Pendant que des avions disparaissent, explosent ou tombent les uns après les autres, sur tous les continents, sans aucune explication (on ne sait toujours rien de la disparition du vol de la Malaysia vers Pékin ; on ne connaît pas avec certitude l’identité du lanceur d’un missile, sur le sol ukrainien, contre un autre avion de la même compagnie volant vers Kuala Lumpur, ni de la raison de la chute de l’avion d’Air Algérie venant de Ouagadougou et allant vers Alger), pendant que des populations civiles tombent sous les bombes en l’absence de médias (en Lybie, en Syrie ou en Irak) ou en direct à la télévision (à Gaza et en Israël), pendant que des Etats se défont (l’Ukraine et l’Irak) et que d’autres surgissent (le Kurdistan et le Sud Soudan), pendant que des alliances nouvelles et inattendues se forment (Egypte, Etats-Unis, Arabie Saoudite, Israël et Iran contre les islamistes sunnites), pendant que des gens meurent de faim, plus que nombreux que jamais partout dans le monde, pendant que partout les plus pauvres continuent de payer le prix d’une crise dont ils ne sont en rien responsables, les marchés financiers continuent de monter, les riches de dépenser et les hommes politiques de pérorer.
On voit des ministres, venus de tous pays, passer de capitale en capitale, de plateau de télévision en plateau de télévision, faisant semblant de s’occuper gravement de problèmes dont la dynamique et la solution leur échappent totalement.
En Europe, continent particulièrement endormi, où toutes les énergies ont été focalisées pendant un mois vers les résultats de matchs de football, occasions d’étranges retours (qui a vraiment lu le slogan qui s’étalait sur le bus de l’équipe d’Allemagne ? « Une nation, une équipe, un rêve », qui rappelle scandaleusement celui du 3ème Reich (« un empire, un peuple, un Führer »), d’autant plus que le slogan devint, après leur victoire : « Maîtres du monde »…), l’été est maintenant occupé par le feuilleton de la répartition des portefeuilles dans le gouvernement de l’Europe, la Commission, au pouvoir d’autant plus dérisoire que, depuis au moins 20 ans, elle n’en a pas fait l’usage.
En France, toute occupée à célébrer, commémorer, pleurer, les morts d’hier et d’aujourd’hui, on oublie un peu de s’occuper sérieusement des vivants.

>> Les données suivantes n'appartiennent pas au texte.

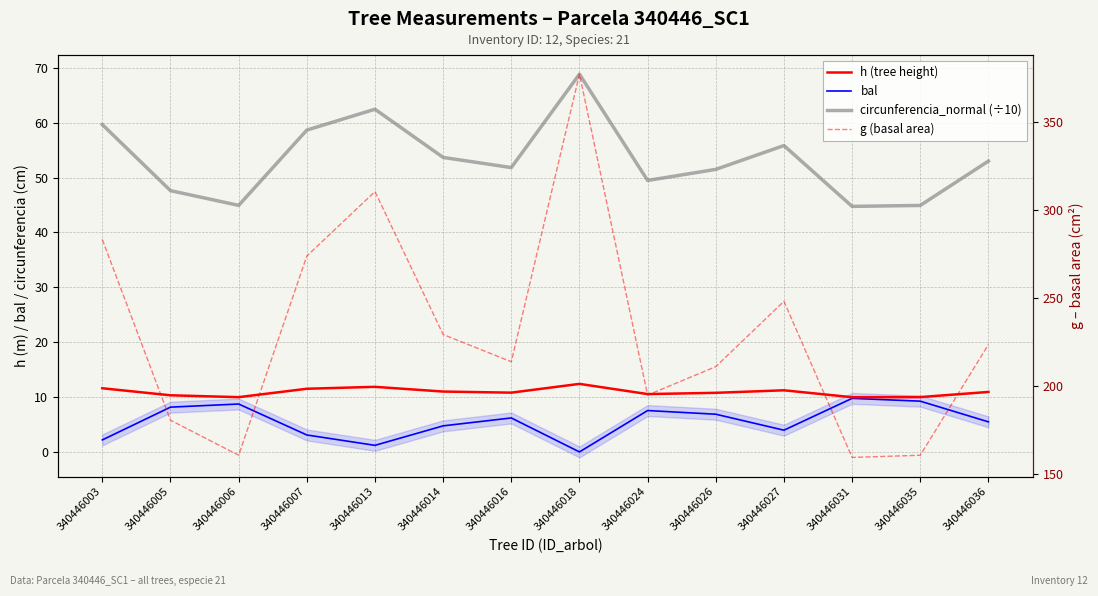

In h (tree height), how many points are higher than both neighbors (excluding endpoints)?

3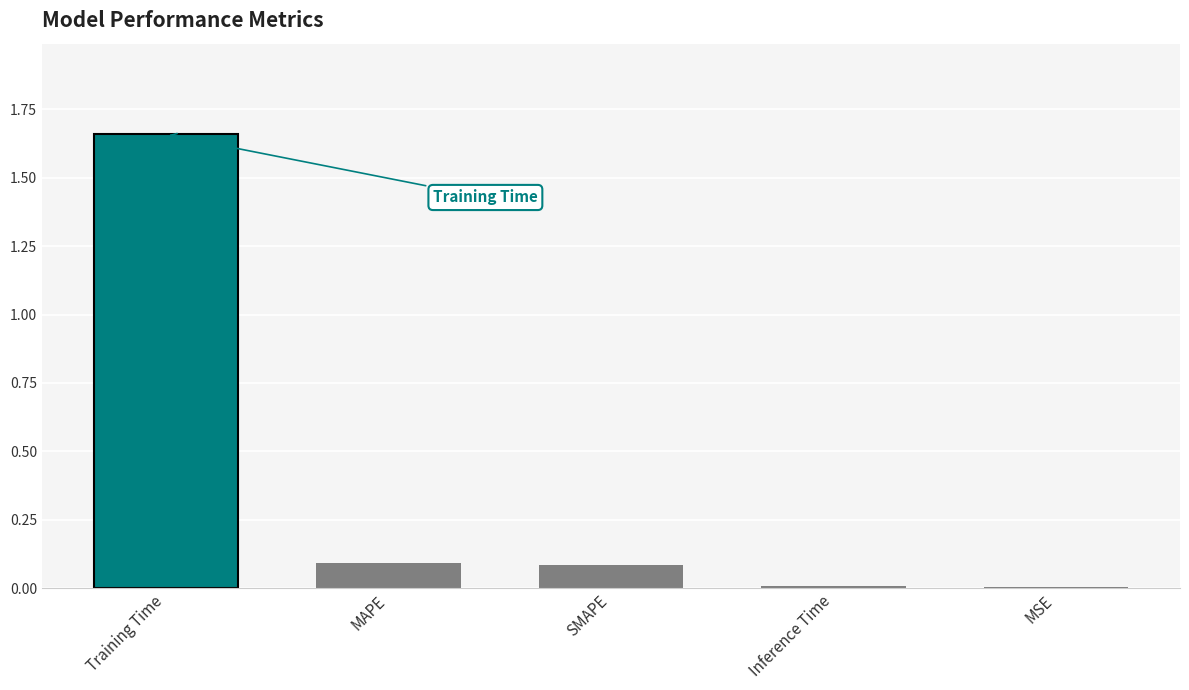

What is the change in value from Training Time to MAPE?

-1.6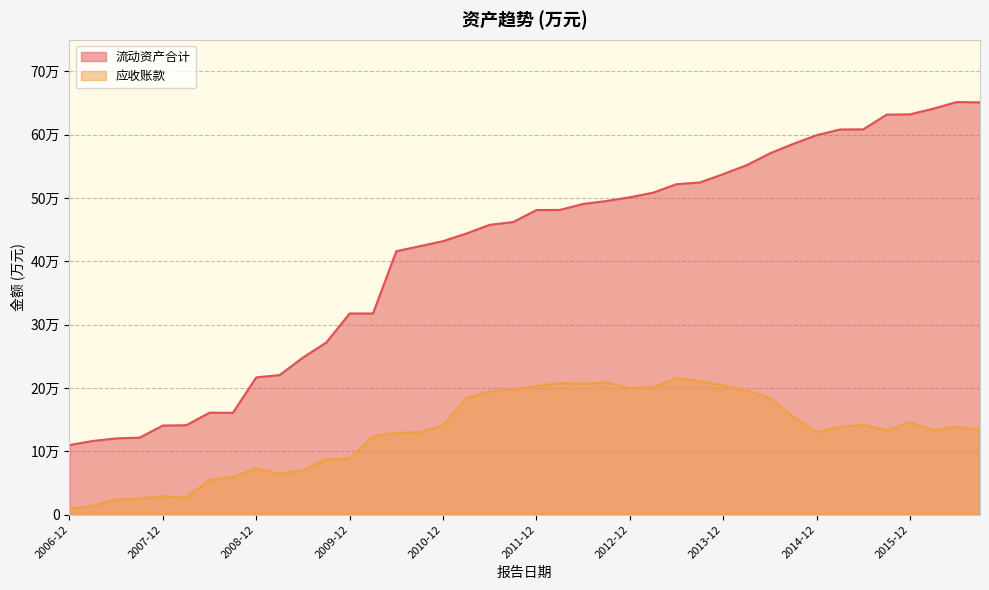

What is the difference between the maximum and minimum values in the 流动资产合计 series?

541584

Notre pays risque de regretter bien longtemps son sommeil de l’été 2014.
C’est en effet, au milieu de ce monde tragique, et qui le sera de plus en plus, le dernier moment, au moins pendant le mandat de l’actuel président, pour prendre enfin les décisions courageuses que la lâcheté, l’aveuglement, la procrastination générale interdisent de prendre depuis plus de 20 ans.
C’est en ce beau et terrible mois d’Août 2014 que doivent absolument être faits les ultimes choix pour le budget 2015, dont l’exécution nous conduira à l’orée de la prochaine campagne présidentielle.
Chacun sait ce qui est à faire, de la suppression des départements à l’éradication de toutes les rentes, de la réforme radicale de la formation professionnelle à celle du logement, de la TVA restauration à l’abattement des « frais professionnels » des retraités. Il reste un mois, six semaines au plus, pour prendre et expliquer ces décisions si lâchement négligées, si honteusement bâclées par les Présidents précédents, et que l’actuel n’a pas encore prises.
Elles sont d’autant plus urgentes que la situation du pays est dramatique ; bien plus qu’on veut bien le reconnaître ; bien plus qu’on essaie de le cacher par mille diversions : la croissance n’est pas là ; le chômage augmente ; les déficits s’entêtent à ne pas baisser, malgré des efforts d’économie ; la dette publique ne se réduit pas. Le commerce extérieur ne s’améliore pas ; nos élites s’en vont ; et celles qui restent baissent les bras. L’extrême droite s’installe dans les villes et les quartiers.
Le pays tout entier se décompose en une juxtaposition de castes, de communautés, de corporations, de provinces, de générations, à qui personne n’explique qu’elles auront, quoiqu’elles fassent, le même destin. A qui personne n’explique, non plus, le formidable avenir qu’elles peuvent avoir ensemble, si elles s’en donnent le projet.
Il faut avoir maintenant le courage de penser à l’intérêt du pays et non pas à sa propre tranquillité, de mettre enfin le pays au courant de la tragédie qu’il s’apprête à vivre, de lui montrer le chemin, démocratique, vers sa grandeur et sa sécurité.